- Opening Delimiter -
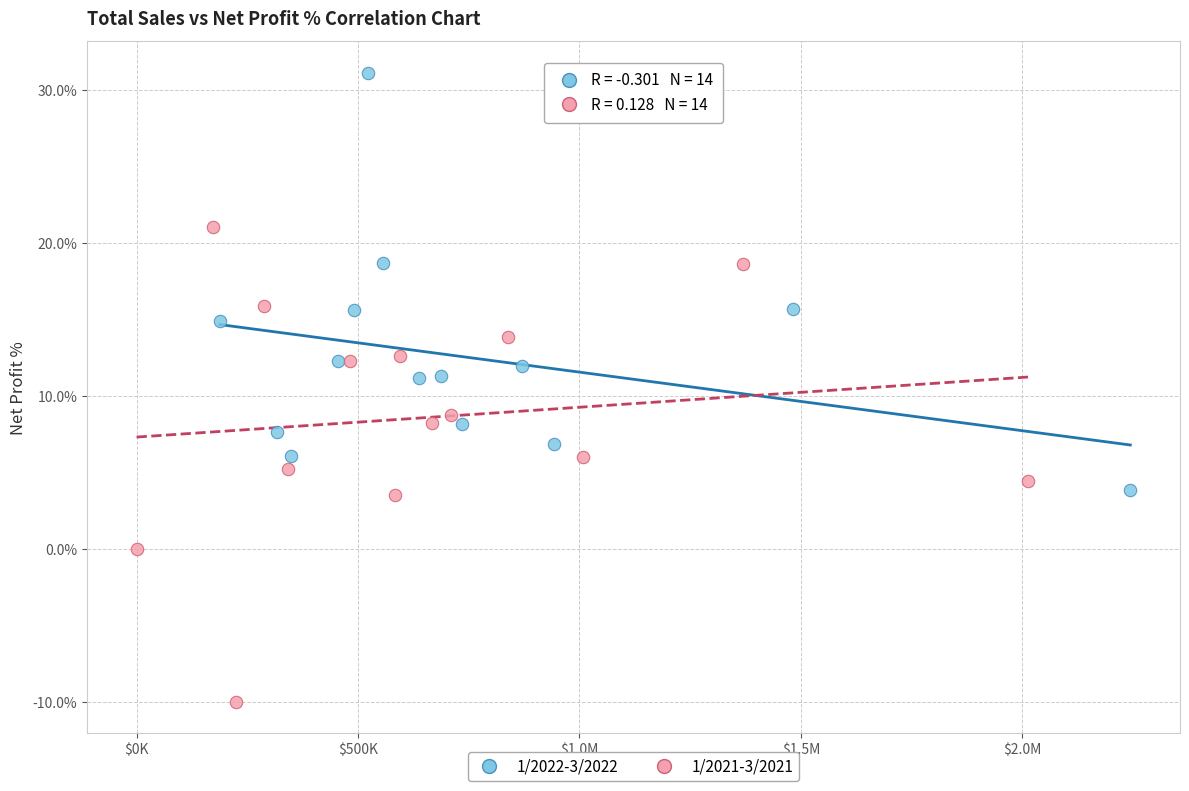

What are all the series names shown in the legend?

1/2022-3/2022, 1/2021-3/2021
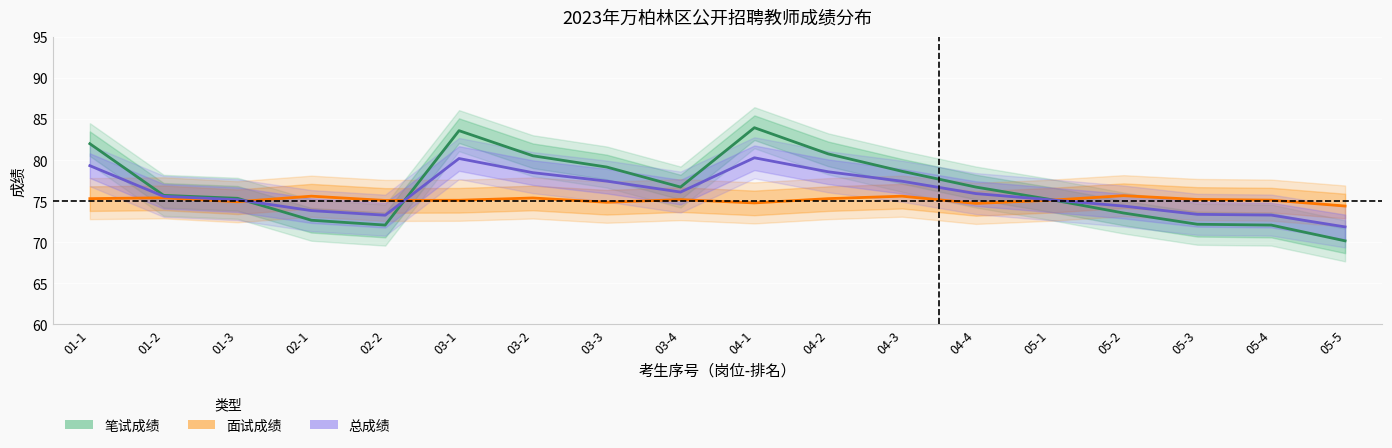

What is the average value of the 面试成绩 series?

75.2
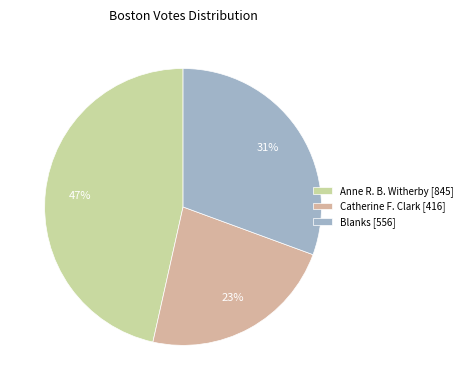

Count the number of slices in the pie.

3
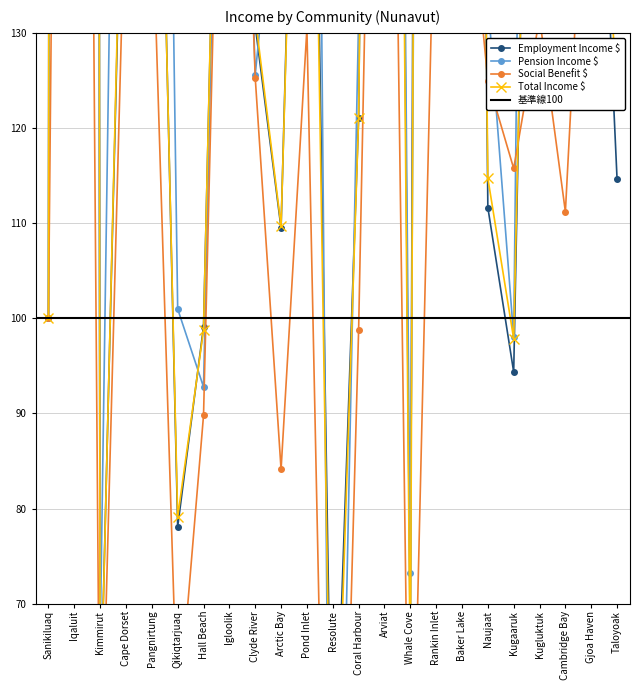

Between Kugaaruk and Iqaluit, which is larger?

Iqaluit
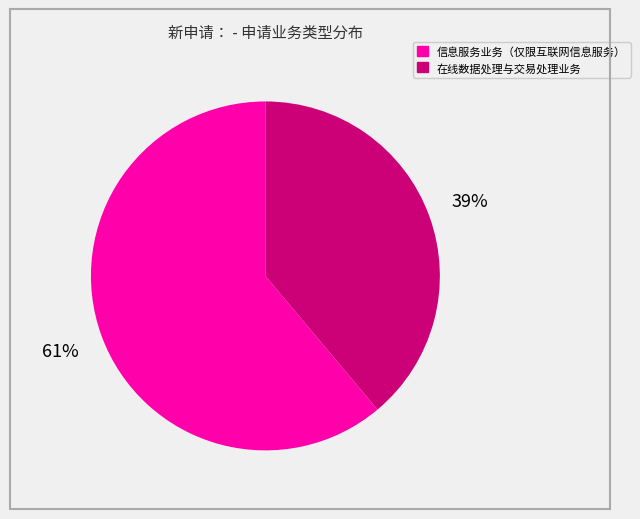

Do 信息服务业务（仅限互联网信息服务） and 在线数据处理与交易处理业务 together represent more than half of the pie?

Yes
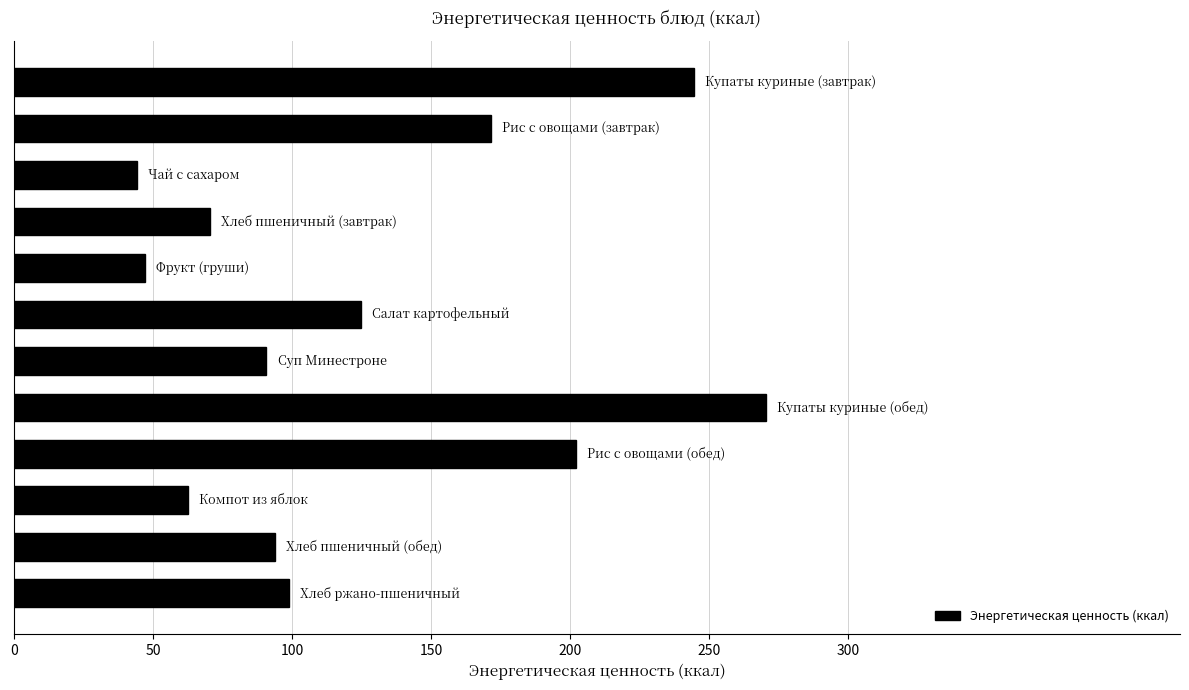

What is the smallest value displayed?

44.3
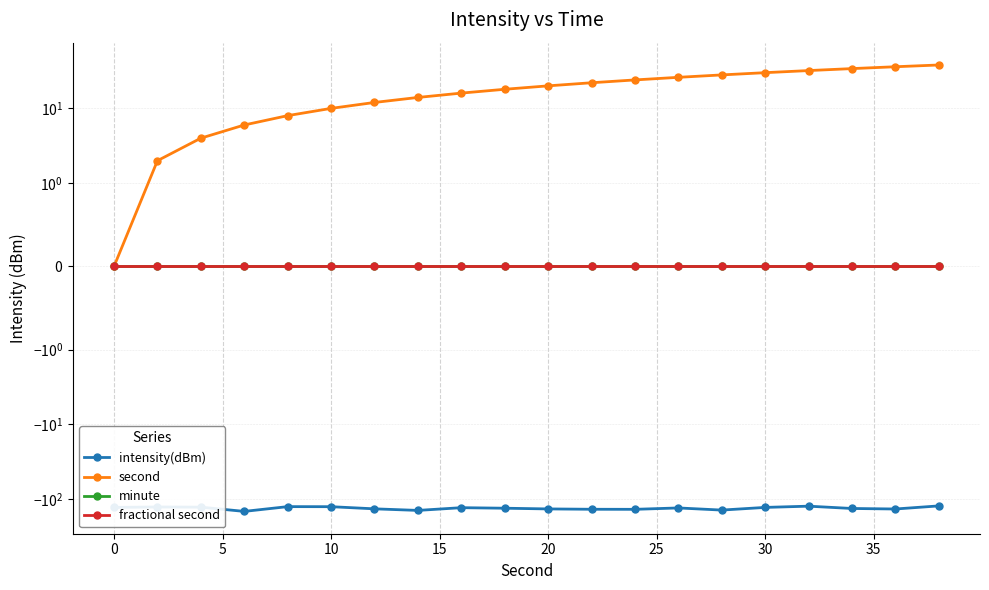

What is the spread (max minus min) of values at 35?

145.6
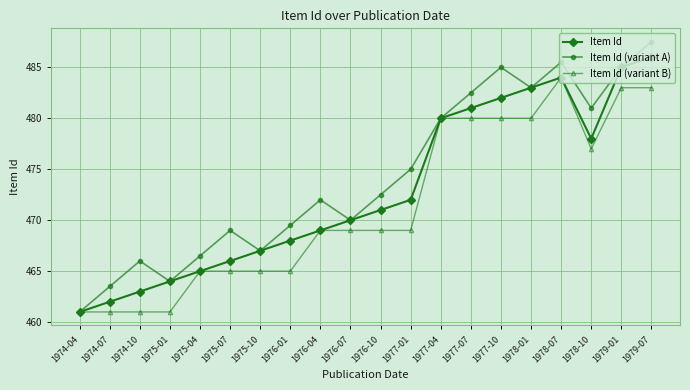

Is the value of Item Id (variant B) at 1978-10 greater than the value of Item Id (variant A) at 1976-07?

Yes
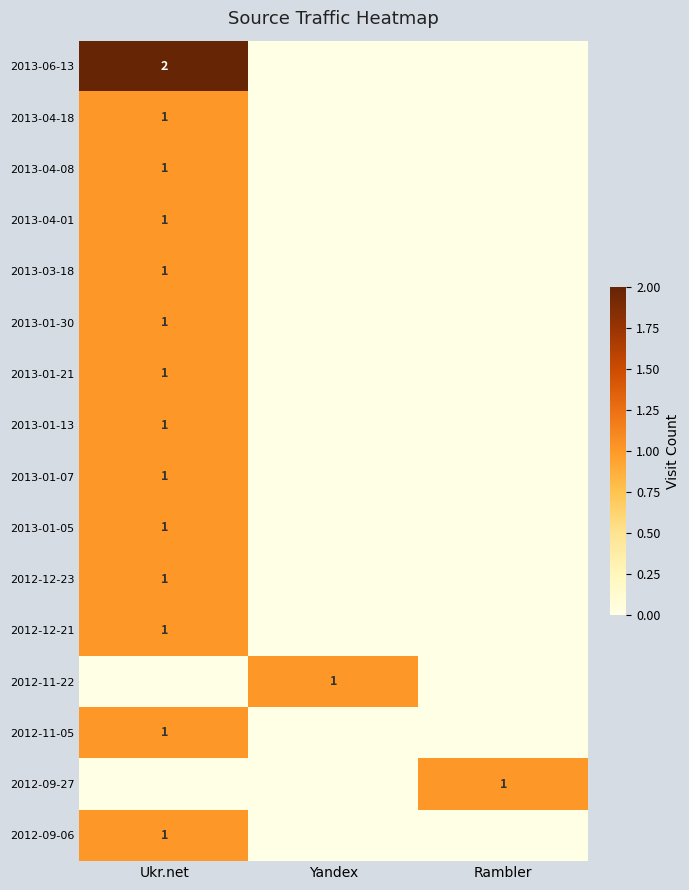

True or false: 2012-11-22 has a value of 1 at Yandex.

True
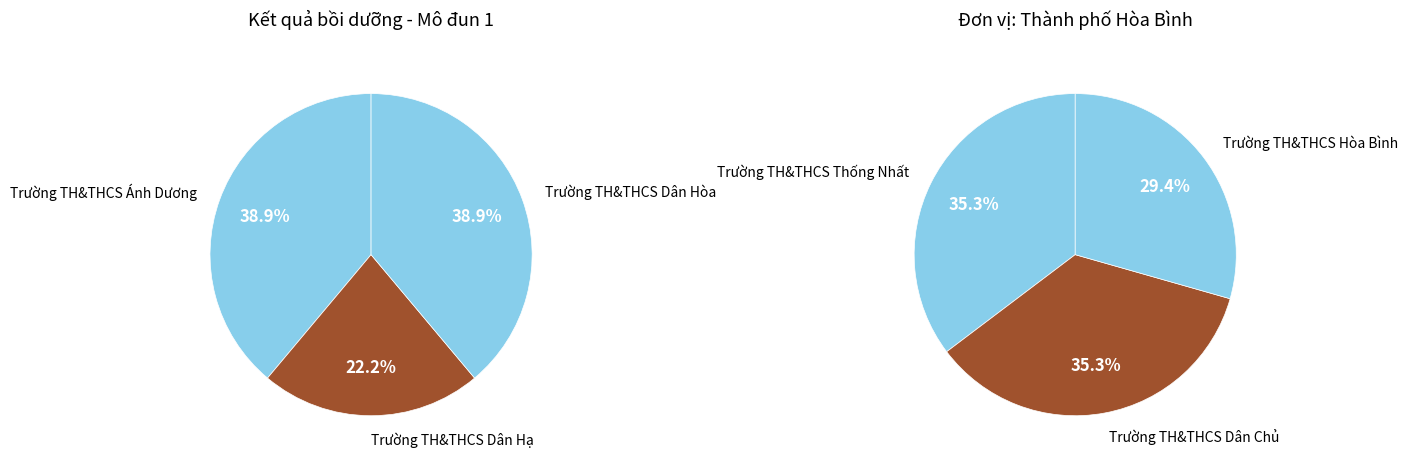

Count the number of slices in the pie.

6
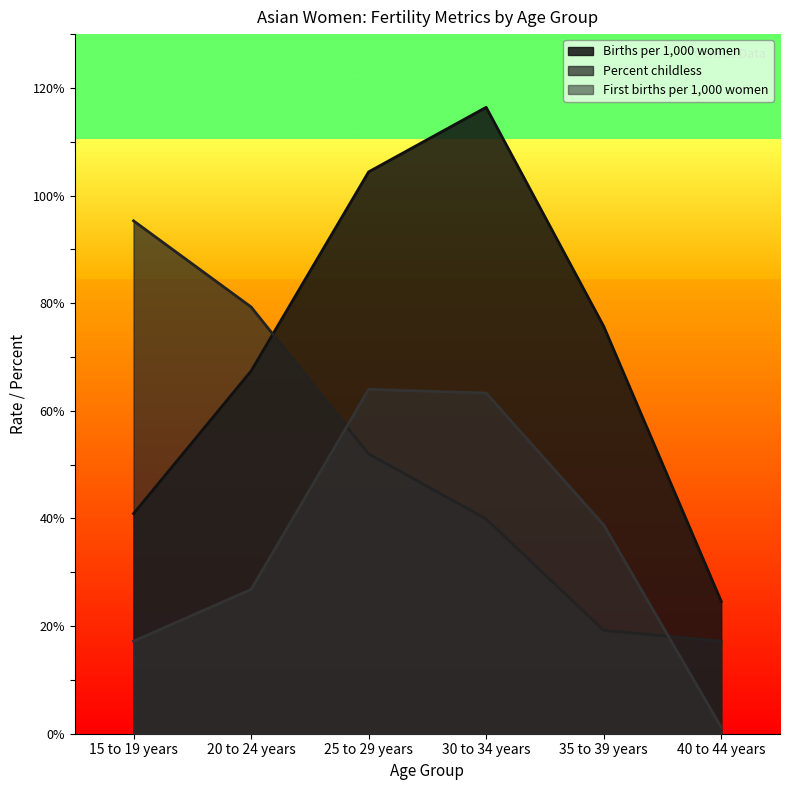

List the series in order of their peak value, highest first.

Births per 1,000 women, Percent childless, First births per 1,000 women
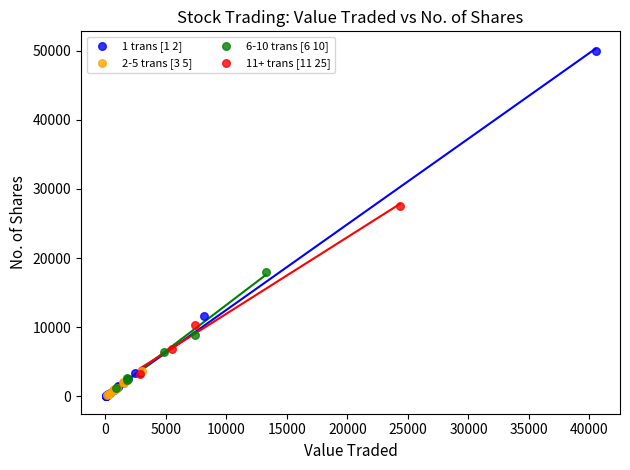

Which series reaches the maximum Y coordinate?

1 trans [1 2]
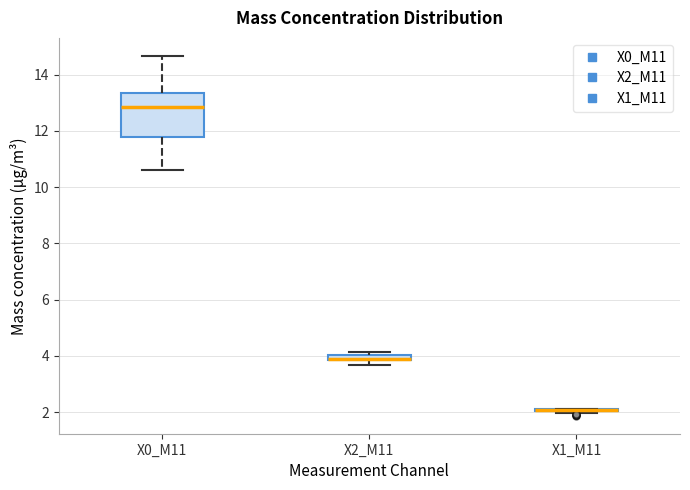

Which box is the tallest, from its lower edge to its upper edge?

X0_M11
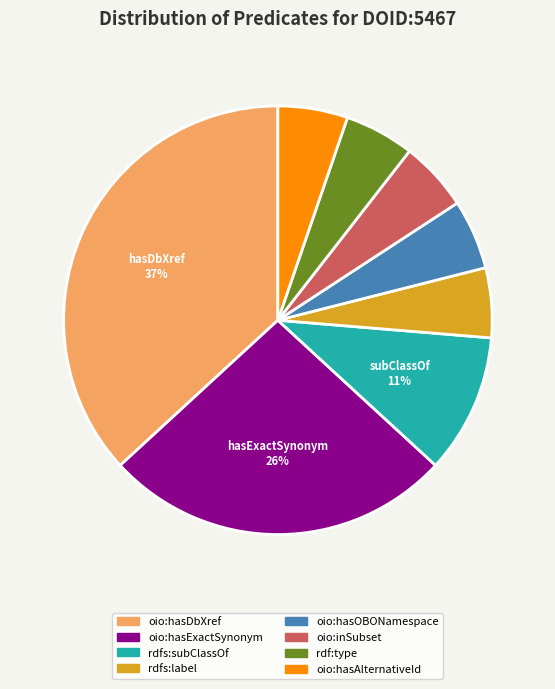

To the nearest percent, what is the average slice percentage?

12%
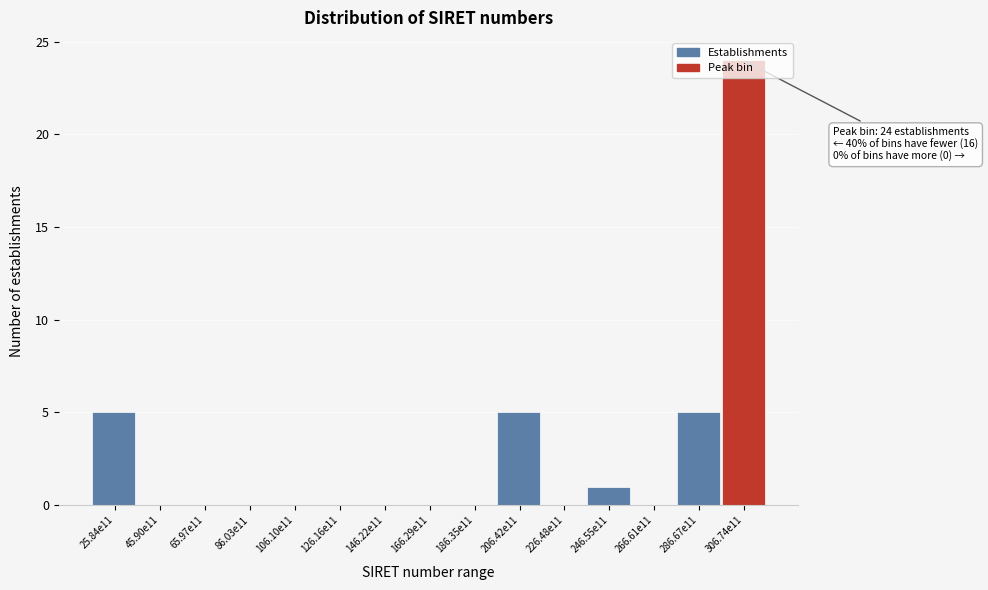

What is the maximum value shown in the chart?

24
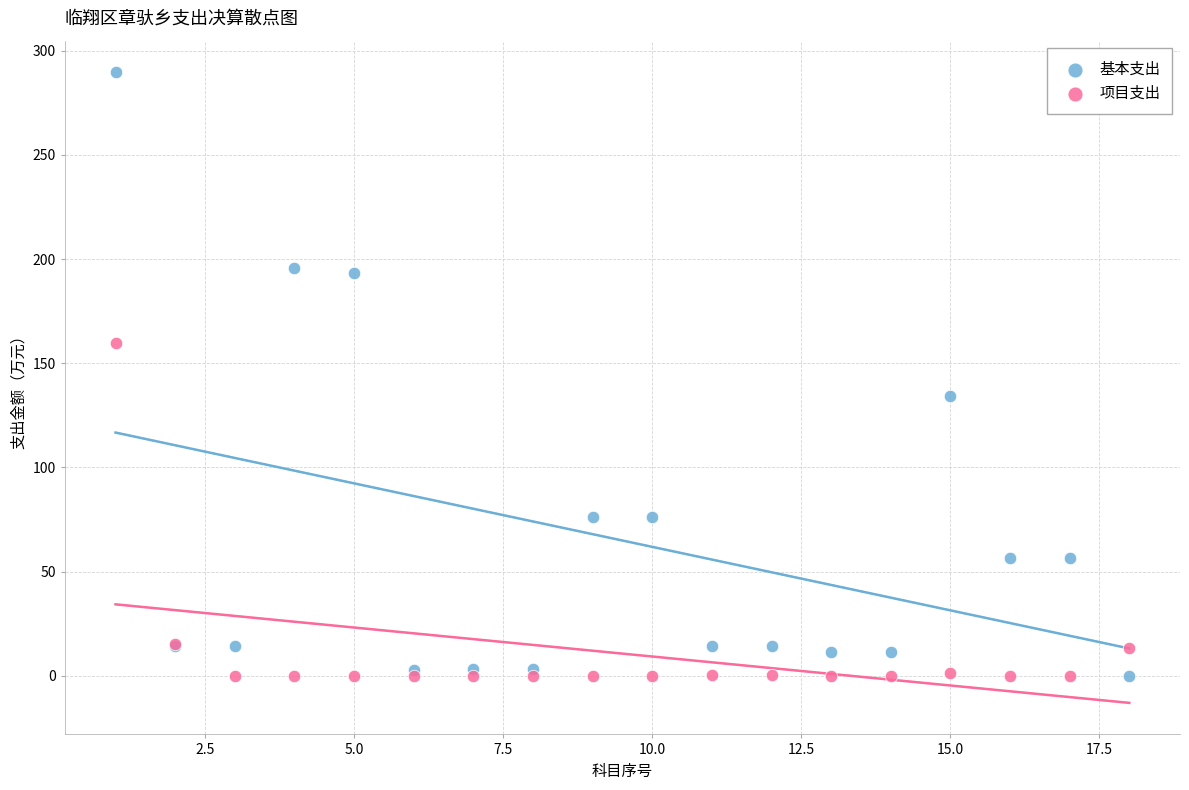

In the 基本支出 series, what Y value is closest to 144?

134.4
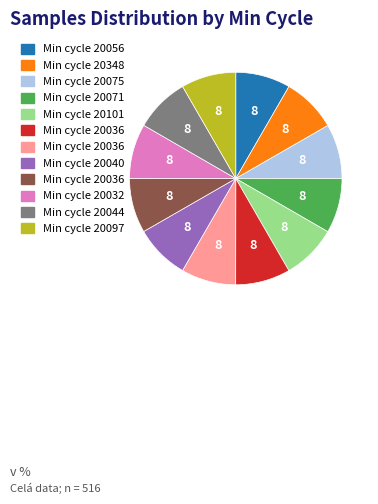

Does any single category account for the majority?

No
- Closing Delimiter -
Copy out every line of the data above word for word, but leave out the pictures.

What are all the series names shown in the legend?

1/2022-3/2022, 1/2021-3/2021

What is the average value of the 面试成绩 series?

75.2

Count the number of slices in the pie.

3

Between Kugaaruk and Iqaluit, which is larger?

Iqaluit

Do 信息服务业务（仅限互联网信息服务） and 在线数据处理与交易处理业务 together represent more than half of the pie?

Yes

What is the smallest value displayed?

44.3

What is the spread (max minus min) of values at 35?

145.6

Is the value of Item Id (variant B) at 1978-10 greater than the value of Item Id (variant A) at 1976-07?

Yes

True or false: 2012-11-22 has a value of 1 at Yandex.

True

Count the number of slices in the pie.

6

List the series in order of their peak value, highest first.

Births per 1,000 women, Percent childless, First births per 1,000 women

Which series reaches the maximum Y coordinate?

1 trans [1 2]

Which box is the tallest, from its lower edge to its upper edge?

X0_M11

To the nearest percent, what is the average slice percentage?

12%

What is the maximum value shown in the chart?

24

In the 基本支出 series, what Y value is closest to 144?

134.4

Does any single category account for the majority?

No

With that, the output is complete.